◆ **Problems and tasks**:
1 - Render the sentence "O'Connor grabbed Greb around the waist and planted him on his stool." from the boxing passage into Spanish.
2 - From the boxing passage, quote the part between "On December 21, 1920, O'Connor" and "at Mechanics Hall.", inclusive.
3 - Carry the boxing passage on past its final sentence.

◆ **Passage shown**:
On December 21, 1920, O'Connor refereed a bout between Harry Greb and Bob Roper. During the sixth round, Greb hit O'Connor in the mouth, which caused him to bleed profusely. O'Connor grabbed Greb around the waist and planted him on his stool. Greb eventually won the 10 round fight by decision.

In 1922 O'Connor officiated a bout between light-heavyweight champion Gene Tunney and Chuck Wiggins at Mechanics Hall.

In 1924, Lawrence J. Sweeney of The Boston Globe questioned O'Connor's decision to declare Quntion Romero-Rojas victorious over Jack Renault. Sweeney felt that O'Connor had penalized Renault for "carrying" Romero-Rojas. The following year, O'Connor refereed a bout in which Jack Sharkey was given a 2 to 1 decision over George Cook. Sweeney wrote that Cook was entitled to the victory and that the officials who gave Sharkey the victory "have outlived their usefulness". He proclaimed that the decision would "just about ruin the sport in the Bay State".

(Dataset entries)
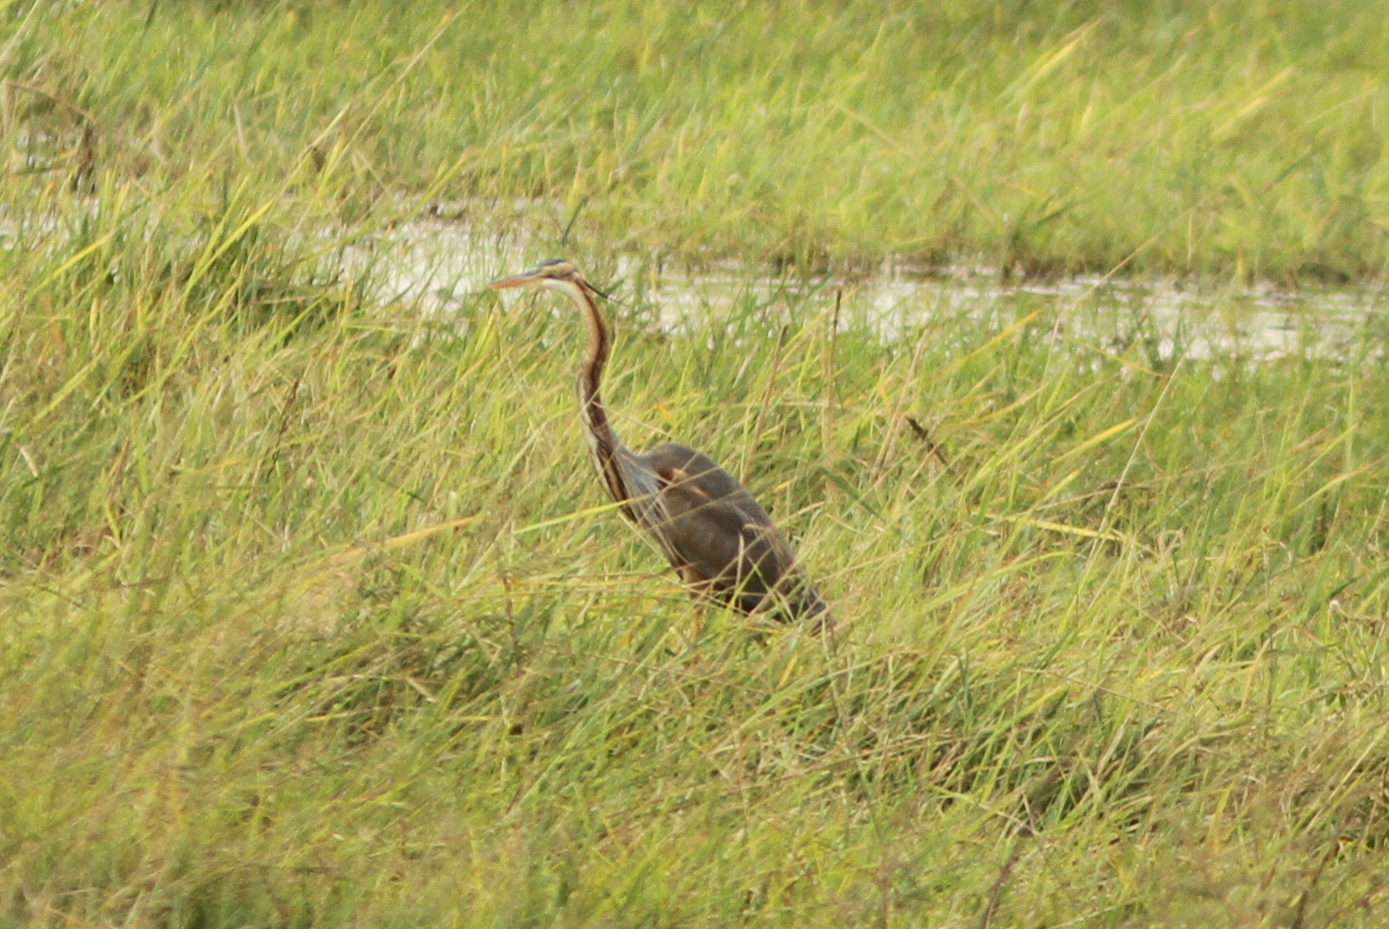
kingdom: Animalia
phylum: Chordata
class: Aves
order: Pelecaniformes
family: Ardeidae
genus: Ardea
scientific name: Ardea purpurea
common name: Purple heron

◆ **Exercise results**:
1 - O'Connor agarró a Greb por la cintura y lo sentó en su banquillo.

2 -
On December 21, 1920, O'Connor refereed a bout between Harry Greb and Bob Roper. During the sixth round, Greb hit O'Connor in the mouth, which caused him to bleed profusely. O'Connor grabbed Greb around the waist and planted him on his stool. Greb eventually won the 10 round fight by decision.

In 1922 O'Connor officiated a bout between light-heavyweight champion Gene Tunney and Chuck Wiggins at Mechanics Hall.

3 -
On February 7, 1927, O'Connor disqualified Al Mello in the first round of his fight with George Kid Lee. It was one of Mello's four career disqualifications for low punches and one of Lee's three victories over Mello.

On April 2, 1928, O'Connor declared Roberto Roberti victorious over Ted Sandwina as a result of a foul in the third round of their fight at Mechanics' Hall. The Massachusetts Boxing Commission suspended Sandwina for three months for the foul.

On May 17, 1929, O'Connor disqualified Jim Maloney for hitting his opponent, Riccardo Bertazzolo, after the bell.

On December 13, 1929, O'Connor stopped a fight between welterweight champion Jackie Fields and Gorilla Jones in the seventh round. O'Connor believed that both men were performing below their usual standards and declared the fight a no contest.

On November 10, 1931, O'Connor declared a fight between Joe Sekyra and Paul Swiderski a no contest early in the eight round. David F. Egan of The Boston Globe described the fight as a "farcical exhibition" where the fighters "meant no harm to each other" Egan praised O'Connor for exercising "excellent self-restraint in allowing them to meander as long as they did". O'Connor warned both fighters four times before ending the bout.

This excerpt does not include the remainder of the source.